Since pictures are not wanted in the copy, output only the rest of each record exactly.
***
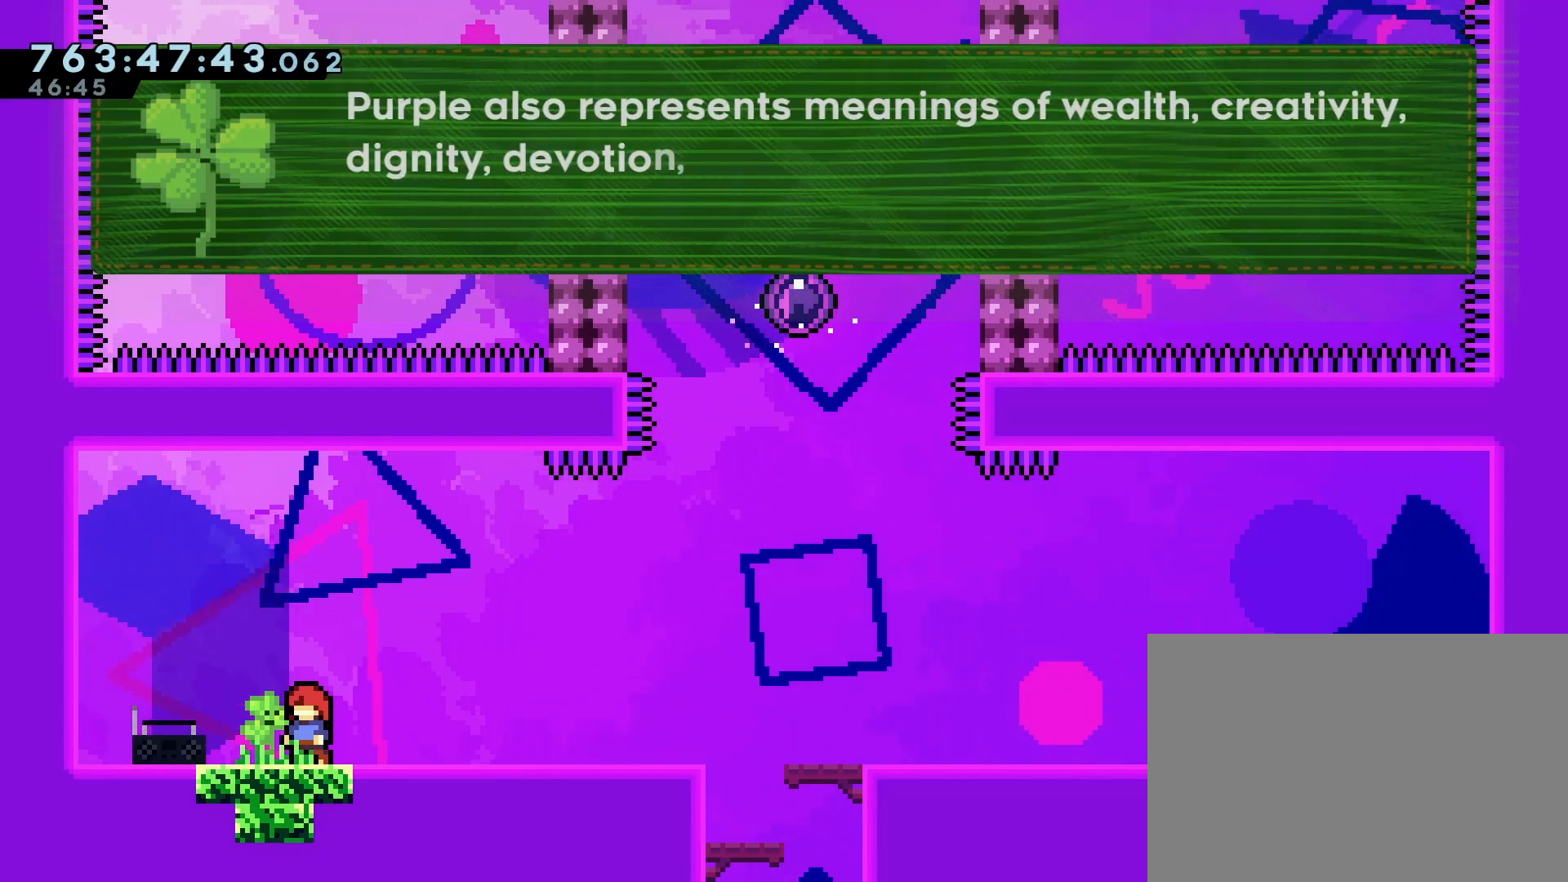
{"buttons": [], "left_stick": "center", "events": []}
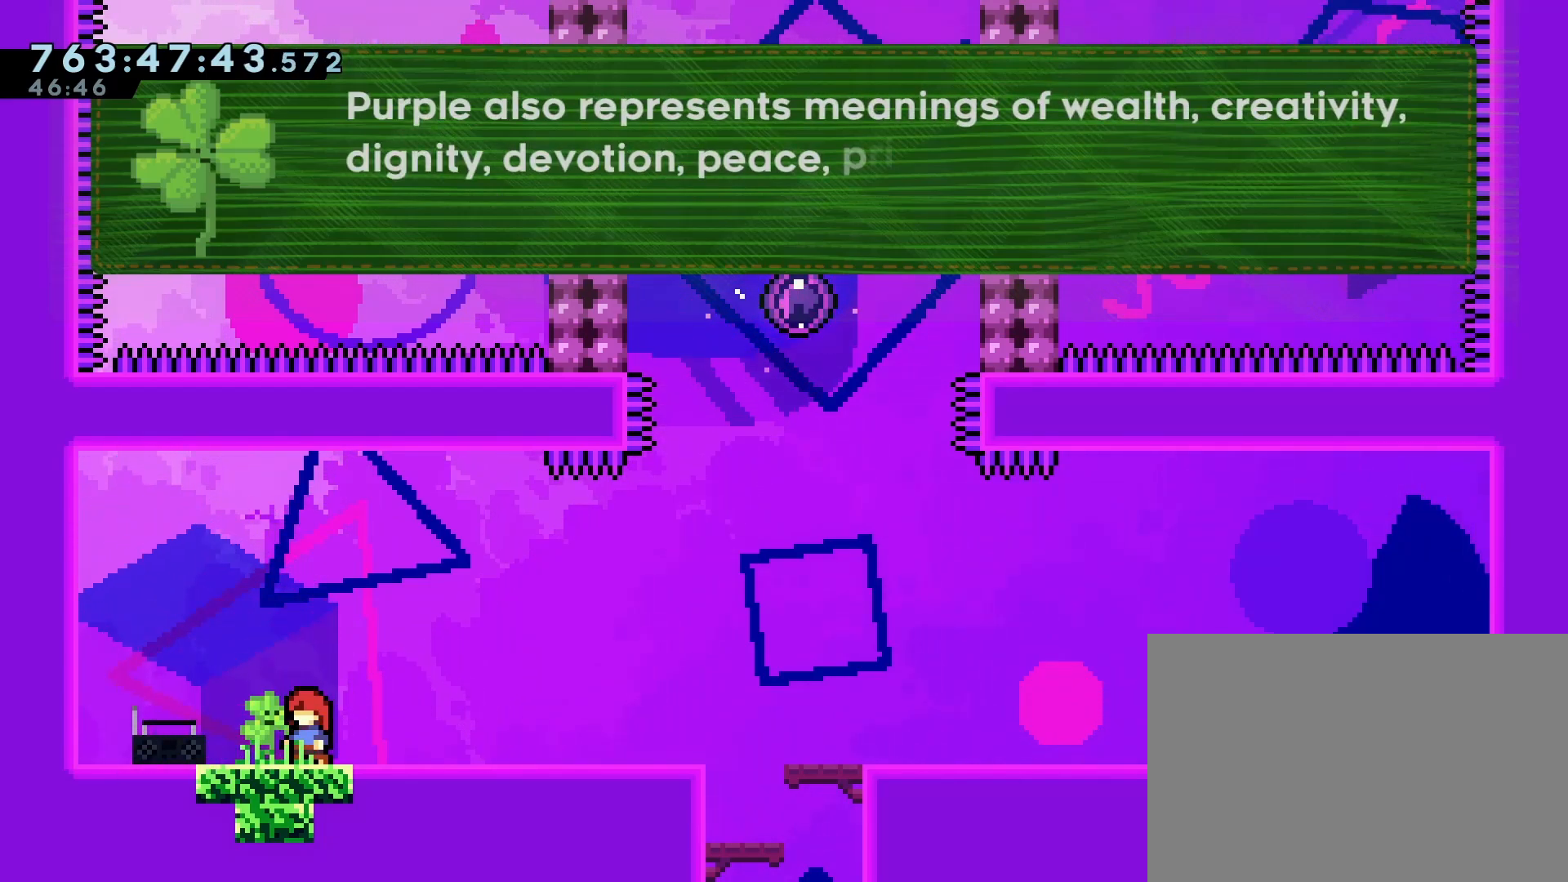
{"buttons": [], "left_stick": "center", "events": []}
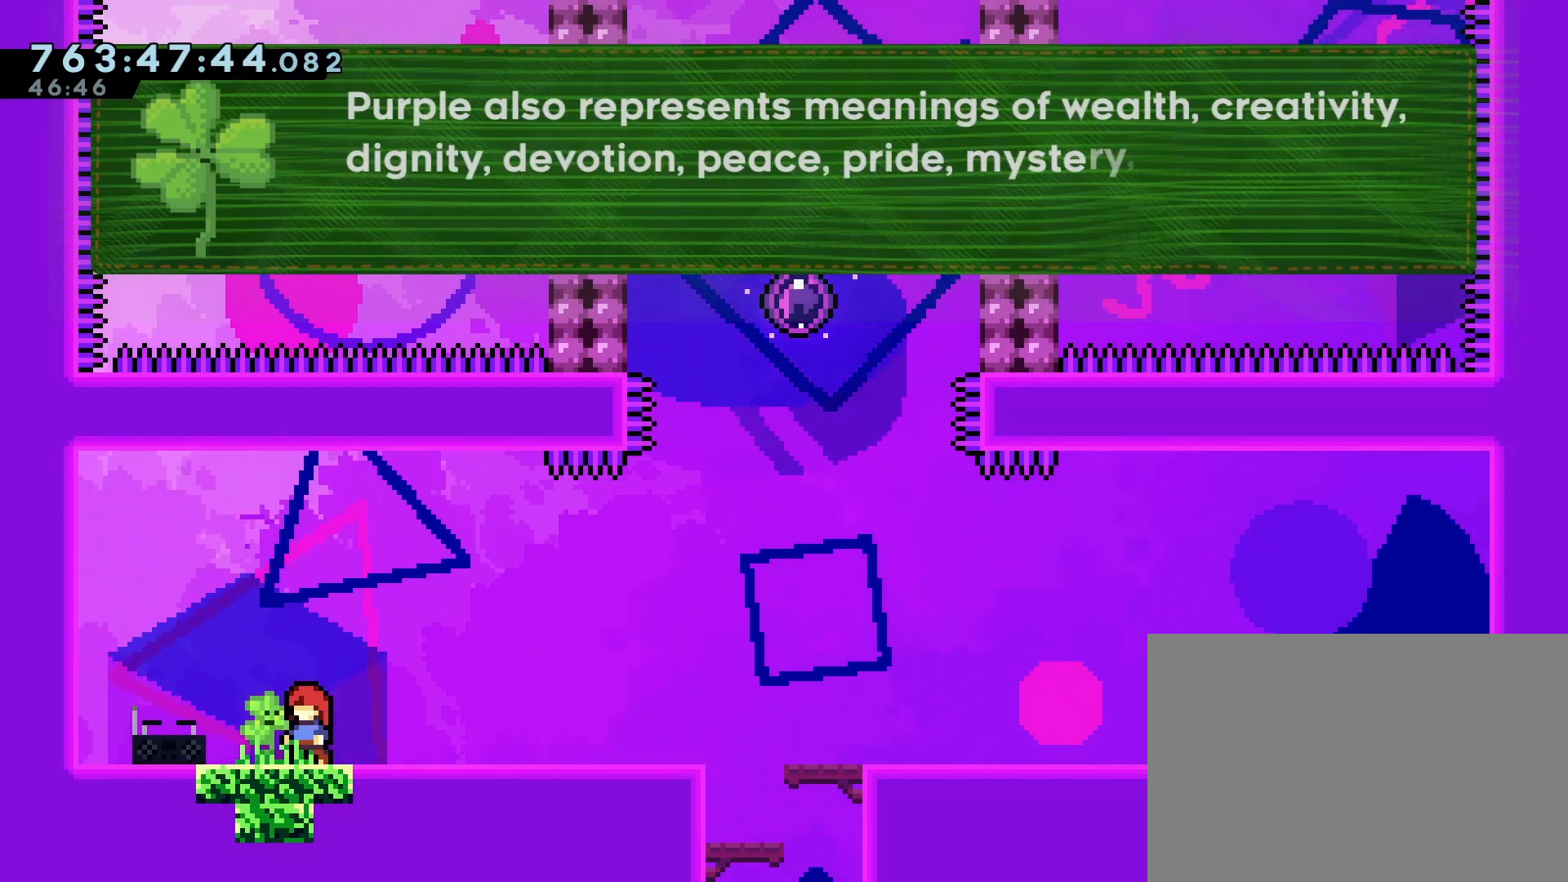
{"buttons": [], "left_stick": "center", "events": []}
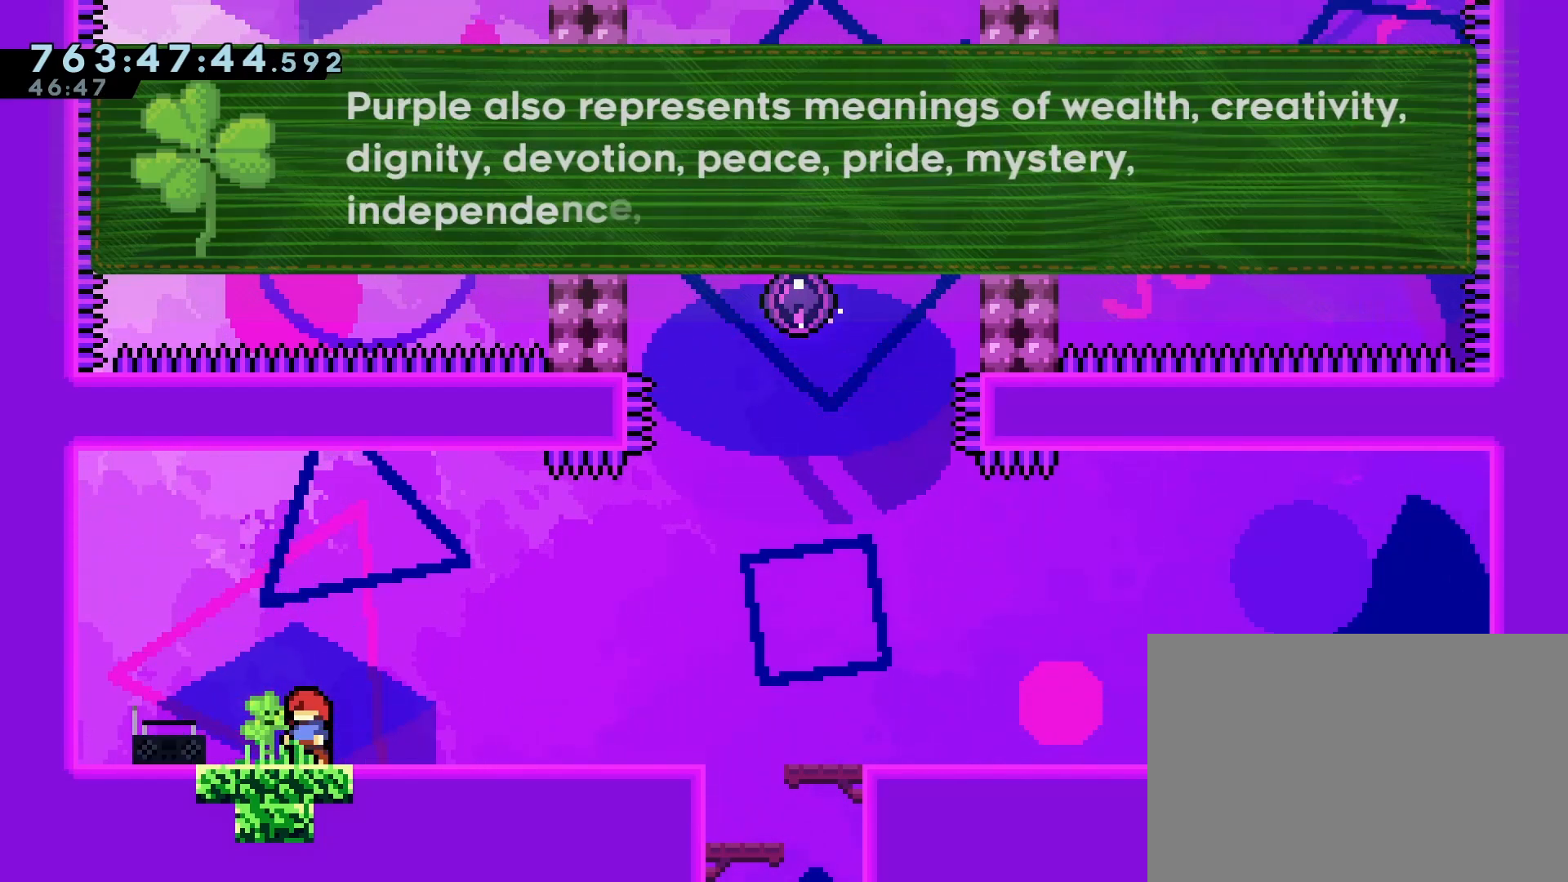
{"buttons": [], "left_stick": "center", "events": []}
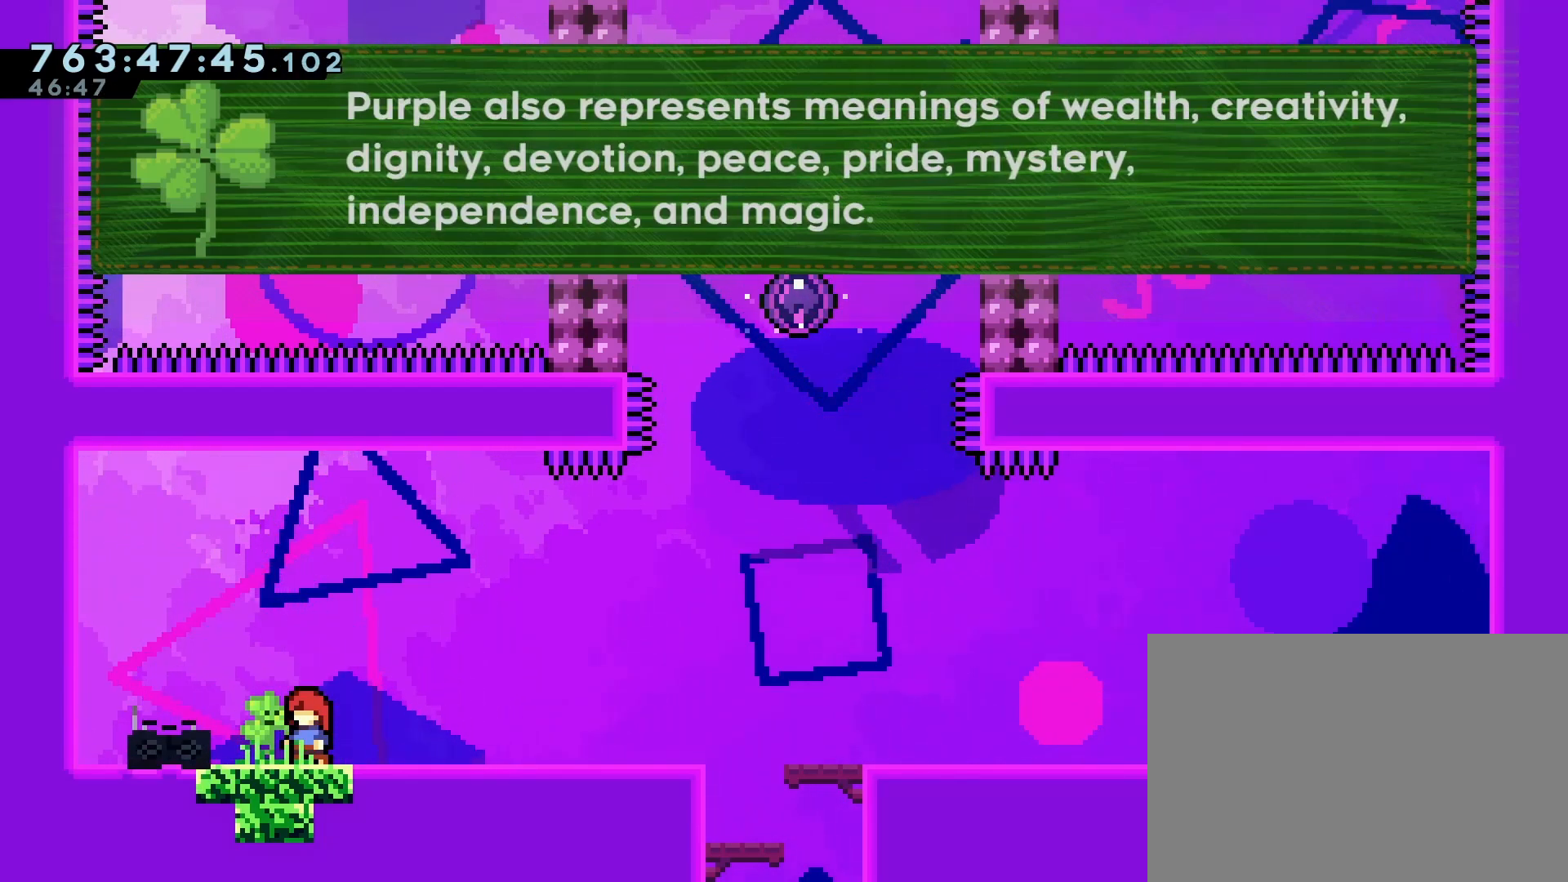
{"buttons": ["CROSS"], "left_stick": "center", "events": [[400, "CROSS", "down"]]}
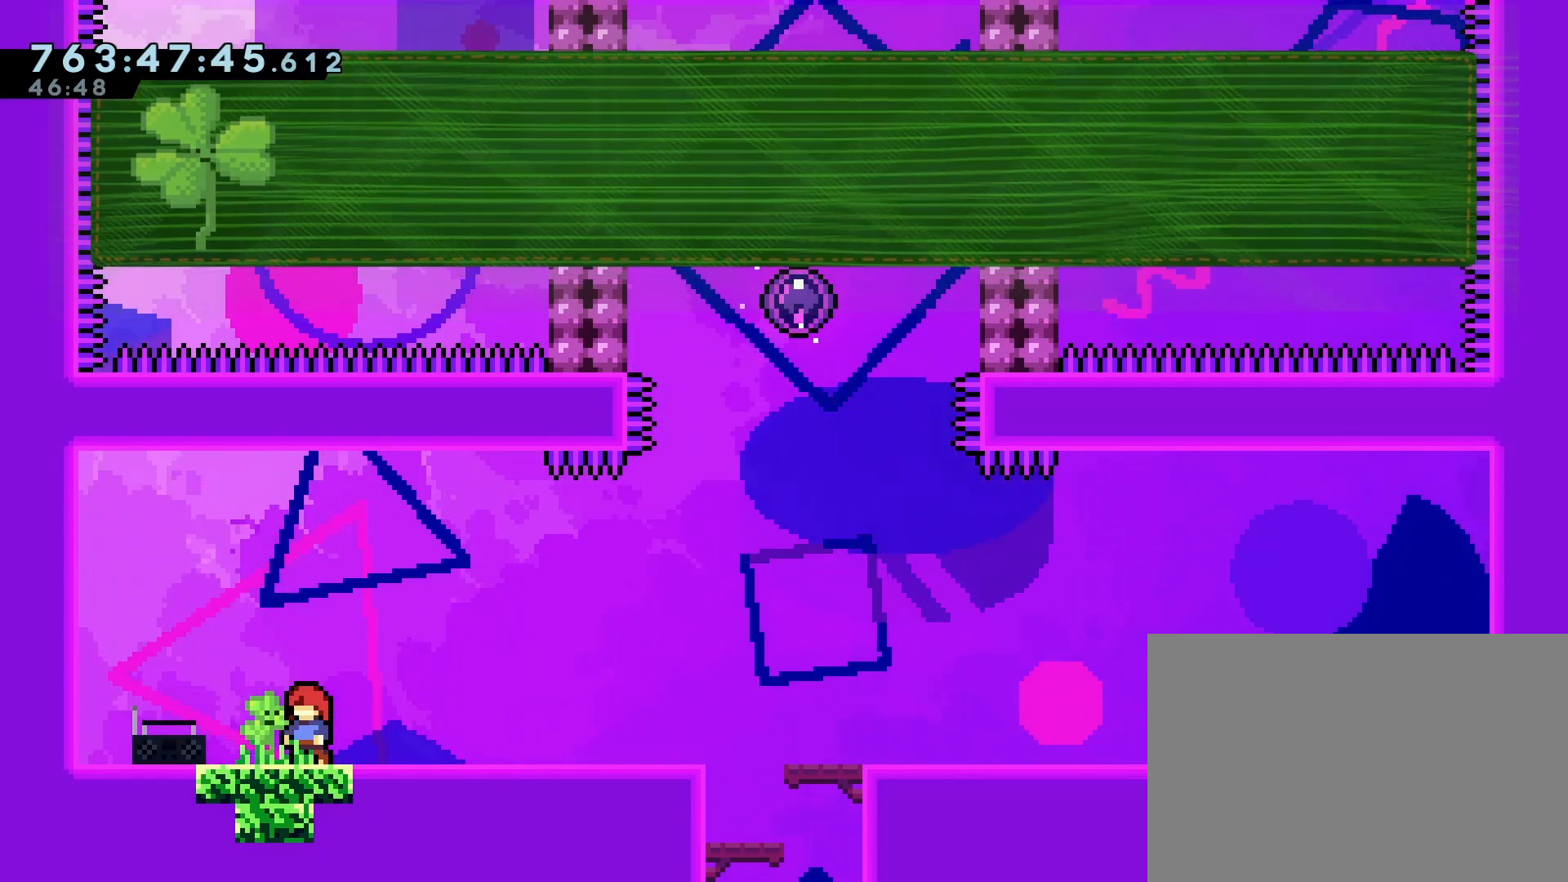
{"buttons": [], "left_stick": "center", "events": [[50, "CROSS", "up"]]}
***
SOLUTION TO THE EXERCISE:
{"buttons": [], "left_stick": "center", "events": []}
{"buttons": [], "left_stick": "center", "events": []}
{"buttons": [], "left_stick": "center", "events": []}
{"buttons": [], "left_stick": "center", "events": []}
{"buttons": ["CROSS"], "left_stick": "center", "events": [[400, "CROSS", "down"]]}
{"buttons": [], "left_stick": "center", "events": [[50, "CROSS", "up"]]}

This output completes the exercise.